This is fine but does not represent the current situation.  Currently we have a "common set of diagramming techniques" but we do not have much (if any) "semantic background" and, unfortunately, many people seem to regard UML and design to be "finished" rather than "somewhere to start from".

The problem at present, especially when targeting Ada, is that UML, as described in books and as implemented in current tools, drives you down a path of programming by class extension which may not be appropriate for all problem domains.  It compounds this problem by not providing standard support for those areas where Ada is _more_ expressive and capable of _better_ abstraction than the design notation.  Ada's packages and private types for example.  I have even heard UML tool vendors describing Ada as "deficient" because it does not match UML's model of the world properly.

The end result is that real design skills are being supplanted by knowledge of particular tools and mechanical ways of using them.  In the end we reach the farcical levels of Shlaer Mellor where the very existence of a software design process is denied (SM alleges that once you have done the OO analysis, you just code the objects and tip them in a box and stir - no software design is required at all).

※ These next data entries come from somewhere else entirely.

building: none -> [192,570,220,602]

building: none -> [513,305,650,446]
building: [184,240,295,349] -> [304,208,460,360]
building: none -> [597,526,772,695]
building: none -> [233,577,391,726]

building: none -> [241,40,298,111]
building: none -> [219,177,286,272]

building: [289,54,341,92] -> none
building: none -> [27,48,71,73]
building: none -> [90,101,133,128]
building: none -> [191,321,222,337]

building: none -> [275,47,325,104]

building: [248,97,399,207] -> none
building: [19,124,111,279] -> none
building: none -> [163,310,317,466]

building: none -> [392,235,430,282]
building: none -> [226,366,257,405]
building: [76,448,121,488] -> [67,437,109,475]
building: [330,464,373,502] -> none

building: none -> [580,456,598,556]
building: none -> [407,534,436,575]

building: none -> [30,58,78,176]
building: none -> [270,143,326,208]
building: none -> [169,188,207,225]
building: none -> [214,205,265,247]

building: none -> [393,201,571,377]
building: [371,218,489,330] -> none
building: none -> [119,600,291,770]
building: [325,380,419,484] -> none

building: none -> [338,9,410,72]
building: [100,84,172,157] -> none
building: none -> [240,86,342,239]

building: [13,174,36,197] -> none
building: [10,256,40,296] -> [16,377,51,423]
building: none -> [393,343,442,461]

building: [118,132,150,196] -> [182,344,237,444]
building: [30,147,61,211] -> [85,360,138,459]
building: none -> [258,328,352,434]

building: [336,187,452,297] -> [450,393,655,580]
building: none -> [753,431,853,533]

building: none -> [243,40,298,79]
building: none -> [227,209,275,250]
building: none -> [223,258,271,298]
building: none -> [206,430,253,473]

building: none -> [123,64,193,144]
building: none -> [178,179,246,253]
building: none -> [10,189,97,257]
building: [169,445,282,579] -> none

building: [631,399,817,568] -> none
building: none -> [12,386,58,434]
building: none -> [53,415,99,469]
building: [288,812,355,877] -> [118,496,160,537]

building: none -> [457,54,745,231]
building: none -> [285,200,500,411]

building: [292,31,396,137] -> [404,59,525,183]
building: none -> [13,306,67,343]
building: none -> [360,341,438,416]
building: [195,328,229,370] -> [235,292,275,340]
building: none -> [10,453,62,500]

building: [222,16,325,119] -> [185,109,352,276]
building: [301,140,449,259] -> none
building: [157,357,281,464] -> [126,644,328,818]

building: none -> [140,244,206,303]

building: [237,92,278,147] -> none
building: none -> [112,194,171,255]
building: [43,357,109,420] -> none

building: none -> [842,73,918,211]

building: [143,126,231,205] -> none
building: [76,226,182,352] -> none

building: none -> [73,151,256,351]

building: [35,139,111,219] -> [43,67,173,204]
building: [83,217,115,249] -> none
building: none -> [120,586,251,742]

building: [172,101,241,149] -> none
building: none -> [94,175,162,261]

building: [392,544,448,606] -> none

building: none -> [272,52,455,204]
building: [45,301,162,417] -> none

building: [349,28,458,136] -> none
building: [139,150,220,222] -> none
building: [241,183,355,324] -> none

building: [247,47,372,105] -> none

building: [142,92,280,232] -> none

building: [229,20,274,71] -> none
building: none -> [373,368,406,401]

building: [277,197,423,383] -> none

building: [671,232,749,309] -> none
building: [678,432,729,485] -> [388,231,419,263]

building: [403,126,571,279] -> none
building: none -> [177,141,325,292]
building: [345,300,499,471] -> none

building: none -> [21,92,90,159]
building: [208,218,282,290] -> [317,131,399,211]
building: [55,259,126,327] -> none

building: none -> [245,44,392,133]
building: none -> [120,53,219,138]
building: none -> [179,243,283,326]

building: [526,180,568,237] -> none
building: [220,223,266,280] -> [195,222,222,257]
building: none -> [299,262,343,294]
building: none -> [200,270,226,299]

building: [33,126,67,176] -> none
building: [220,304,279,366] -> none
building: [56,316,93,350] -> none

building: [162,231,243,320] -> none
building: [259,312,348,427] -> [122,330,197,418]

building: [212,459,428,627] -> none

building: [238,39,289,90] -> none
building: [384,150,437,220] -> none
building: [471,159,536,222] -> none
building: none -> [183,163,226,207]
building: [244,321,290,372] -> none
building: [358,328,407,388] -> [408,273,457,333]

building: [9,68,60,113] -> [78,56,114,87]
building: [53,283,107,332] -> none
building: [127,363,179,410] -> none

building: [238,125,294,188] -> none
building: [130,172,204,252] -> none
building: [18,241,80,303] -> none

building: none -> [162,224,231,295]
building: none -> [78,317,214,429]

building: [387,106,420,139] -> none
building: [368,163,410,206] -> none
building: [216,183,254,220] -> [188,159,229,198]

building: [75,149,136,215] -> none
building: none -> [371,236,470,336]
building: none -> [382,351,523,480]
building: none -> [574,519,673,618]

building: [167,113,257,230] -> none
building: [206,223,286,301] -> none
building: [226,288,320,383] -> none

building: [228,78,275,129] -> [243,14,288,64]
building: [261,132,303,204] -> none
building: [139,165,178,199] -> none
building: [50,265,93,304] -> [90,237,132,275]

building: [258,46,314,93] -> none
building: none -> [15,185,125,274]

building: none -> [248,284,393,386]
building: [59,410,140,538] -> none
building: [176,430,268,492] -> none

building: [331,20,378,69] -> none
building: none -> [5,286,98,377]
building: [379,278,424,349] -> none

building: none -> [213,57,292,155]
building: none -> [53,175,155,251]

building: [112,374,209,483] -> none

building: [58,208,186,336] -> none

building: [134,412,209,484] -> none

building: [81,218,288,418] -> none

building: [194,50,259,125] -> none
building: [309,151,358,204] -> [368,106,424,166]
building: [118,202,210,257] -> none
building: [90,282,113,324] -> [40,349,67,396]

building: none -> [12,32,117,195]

At Praxis we have a put a lot of effort into a design approach for SPARK (and hence for Ada) called INFORMED; this places great emphasis on minimising coupling between units by reducing information flow (which is measured by the SPARK Examiner) to a functional minimum.  The method used to minimise information flow is careful choice of where "state" is located; e.g. an instance of an abstract data type as a local variable of a subprogram creates less information flow than use of a library-level abstract state machine.  We have found it interesting how hard it is to get these concepts across to UML users and tool vendors who tend to see location of state as an implementation detail where for us it is a prime design driver!

Peter

PS.. I wonder if there is any connection between the exporting of software engineering jobs to India etc. and this trend to see design as a mechanical, tool-driven process?  Real insight is rather harder to export.